TASK BRIEF —
Within the entries below, the lines from the one with "Montant du crédit (en €)*" through the one with "Recent Posts" are to be set down exactly, both ends kept.

=-=-=

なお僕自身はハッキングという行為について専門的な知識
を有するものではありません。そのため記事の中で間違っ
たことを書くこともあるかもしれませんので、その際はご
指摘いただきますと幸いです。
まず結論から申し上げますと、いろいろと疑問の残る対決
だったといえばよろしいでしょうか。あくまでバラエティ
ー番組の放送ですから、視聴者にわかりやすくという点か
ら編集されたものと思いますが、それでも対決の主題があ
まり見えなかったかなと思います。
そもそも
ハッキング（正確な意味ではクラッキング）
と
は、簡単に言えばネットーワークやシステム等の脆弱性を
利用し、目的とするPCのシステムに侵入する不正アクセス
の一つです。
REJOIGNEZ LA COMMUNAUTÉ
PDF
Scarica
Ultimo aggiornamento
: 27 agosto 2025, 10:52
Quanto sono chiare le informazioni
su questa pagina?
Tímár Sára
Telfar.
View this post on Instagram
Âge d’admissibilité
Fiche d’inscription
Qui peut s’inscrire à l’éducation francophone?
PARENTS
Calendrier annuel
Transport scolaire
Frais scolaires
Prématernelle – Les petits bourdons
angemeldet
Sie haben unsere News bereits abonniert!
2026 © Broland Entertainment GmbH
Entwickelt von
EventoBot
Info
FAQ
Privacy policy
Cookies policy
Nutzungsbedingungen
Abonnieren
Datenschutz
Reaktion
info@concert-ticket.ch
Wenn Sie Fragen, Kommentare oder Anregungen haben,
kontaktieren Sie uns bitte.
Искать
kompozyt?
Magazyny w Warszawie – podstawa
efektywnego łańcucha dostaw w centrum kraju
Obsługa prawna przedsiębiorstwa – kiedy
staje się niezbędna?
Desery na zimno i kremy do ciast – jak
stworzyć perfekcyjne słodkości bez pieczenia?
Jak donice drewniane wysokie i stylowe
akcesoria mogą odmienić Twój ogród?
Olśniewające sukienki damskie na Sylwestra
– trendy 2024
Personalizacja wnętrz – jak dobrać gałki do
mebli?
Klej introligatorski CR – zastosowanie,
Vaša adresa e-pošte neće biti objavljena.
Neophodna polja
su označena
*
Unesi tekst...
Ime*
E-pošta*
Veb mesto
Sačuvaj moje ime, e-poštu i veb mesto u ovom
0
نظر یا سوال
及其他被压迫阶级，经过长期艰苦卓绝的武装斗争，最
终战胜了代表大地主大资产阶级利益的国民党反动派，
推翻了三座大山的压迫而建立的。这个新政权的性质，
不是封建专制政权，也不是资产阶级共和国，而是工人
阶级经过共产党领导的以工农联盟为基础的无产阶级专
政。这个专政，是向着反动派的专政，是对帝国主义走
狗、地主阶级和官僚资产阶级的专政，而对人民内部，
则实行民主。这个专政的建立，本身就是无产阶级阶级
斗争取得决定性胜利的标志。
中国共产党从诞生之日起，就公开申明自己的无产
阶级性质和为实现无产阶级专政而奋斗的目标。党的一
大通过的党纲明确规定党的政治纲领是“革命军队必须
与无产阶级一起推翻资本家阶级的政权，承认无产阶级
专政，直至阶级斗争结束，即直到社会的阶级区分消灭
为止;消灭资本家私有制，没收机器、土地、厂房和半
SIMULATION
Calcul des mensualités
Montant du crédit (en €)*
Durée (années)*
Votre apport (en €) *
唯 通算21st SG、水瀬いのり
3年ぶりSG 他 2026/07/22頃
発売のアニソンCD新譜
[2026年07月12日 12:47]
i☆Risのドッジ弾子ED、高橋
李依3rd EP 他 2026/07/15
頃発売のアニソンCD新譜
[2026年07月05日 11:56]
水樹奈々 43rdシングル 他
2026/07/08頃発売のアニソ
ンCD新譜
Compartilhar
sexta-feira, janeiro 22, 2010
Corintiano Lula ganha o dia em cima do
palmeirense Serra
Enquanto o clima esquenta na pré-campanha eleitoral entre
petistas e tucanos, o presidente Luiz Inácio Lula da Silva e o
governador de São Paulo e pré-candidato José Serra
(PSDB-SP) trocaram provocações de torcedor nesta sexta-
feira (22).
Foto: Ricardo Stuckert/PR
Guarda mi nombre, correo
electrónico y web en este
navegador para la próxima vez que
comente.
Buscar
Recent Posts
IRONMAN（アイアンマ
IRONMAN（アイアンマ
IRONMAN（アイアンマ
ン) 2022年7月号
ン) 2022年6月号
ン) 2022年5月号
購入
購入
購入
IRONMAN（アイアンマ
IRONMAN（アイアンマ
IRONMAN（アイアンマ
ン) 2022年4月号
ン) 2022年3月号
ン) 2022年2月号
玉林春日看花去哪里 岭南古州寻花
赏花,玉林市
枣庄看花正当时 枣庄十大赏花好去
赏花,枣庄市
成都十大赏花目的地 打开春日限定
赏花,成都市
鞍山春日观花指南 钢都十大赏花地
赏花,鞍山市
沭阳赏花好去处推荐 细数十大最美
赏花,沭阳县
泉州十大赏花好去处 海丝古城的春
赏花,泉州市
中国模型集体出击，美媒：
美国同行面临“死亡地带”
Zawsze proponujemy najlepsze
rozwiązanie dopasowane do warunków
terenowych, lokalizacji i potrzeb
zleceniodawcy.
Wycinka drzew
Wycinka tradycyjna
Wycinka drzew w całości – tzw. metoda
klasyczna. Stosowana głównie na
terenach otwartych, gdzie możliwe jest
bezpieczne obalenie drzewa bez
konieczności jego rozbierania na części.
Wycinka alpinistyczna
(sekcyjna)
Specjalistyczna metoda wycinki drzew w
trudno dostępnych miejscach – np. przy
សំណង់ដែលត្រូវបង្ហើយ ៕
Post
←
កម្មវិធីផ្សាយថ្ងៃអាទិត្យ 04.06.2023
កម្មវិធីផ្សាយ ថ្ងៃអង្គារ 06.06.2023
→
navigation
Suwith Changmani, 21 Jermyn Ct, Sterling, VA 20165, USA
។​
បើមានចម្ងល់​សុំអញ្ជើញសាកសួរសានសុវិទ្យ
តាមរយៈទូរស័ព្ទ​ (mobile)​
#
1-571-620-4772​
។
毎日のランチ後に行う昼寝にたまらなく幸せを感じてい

=-=-=

THE COMPLETED TASK —
Montant du crédit (en €)*
Durée (années)*
Votre apport (en €) *
唯 通算21st SG、水瀬いのり
3年ぶりSG 他 2026/07/22頃
発売のアニソンCD新譜
[2026年07月12日 12:47]
i☆Risのドッジ弾子ED、高橋
李依3rd EP 他 2026/07/15
頃発売のアニソンCD新譜
[2026年07月05日 11:56]
水樹奈々 43rdシングル 他
2026/07/08頃発売のアニソ
ンCD新譜
Compartilhar
sexta-feira, janeiro 22, 2010
Corintiano Lula ganha o dia em cima do
palmeirense Serra
Enquanto o clima esquenta na pré-campanha eleitoral entre
petistas e tucanos, o presidente Luiz Inácio Lula da Silva e o
governador de São Paulo e pré-candidato José Serra
(PSDB-SP) trocaram provocações de torcedor nesta sexta-
feira (22).
Foto: Ricardo Stuckert/PR
Guarda mi nombre, correo
electrónico y web en este
navegador para la próxima vez que
comente.
Buscar
Recent Posts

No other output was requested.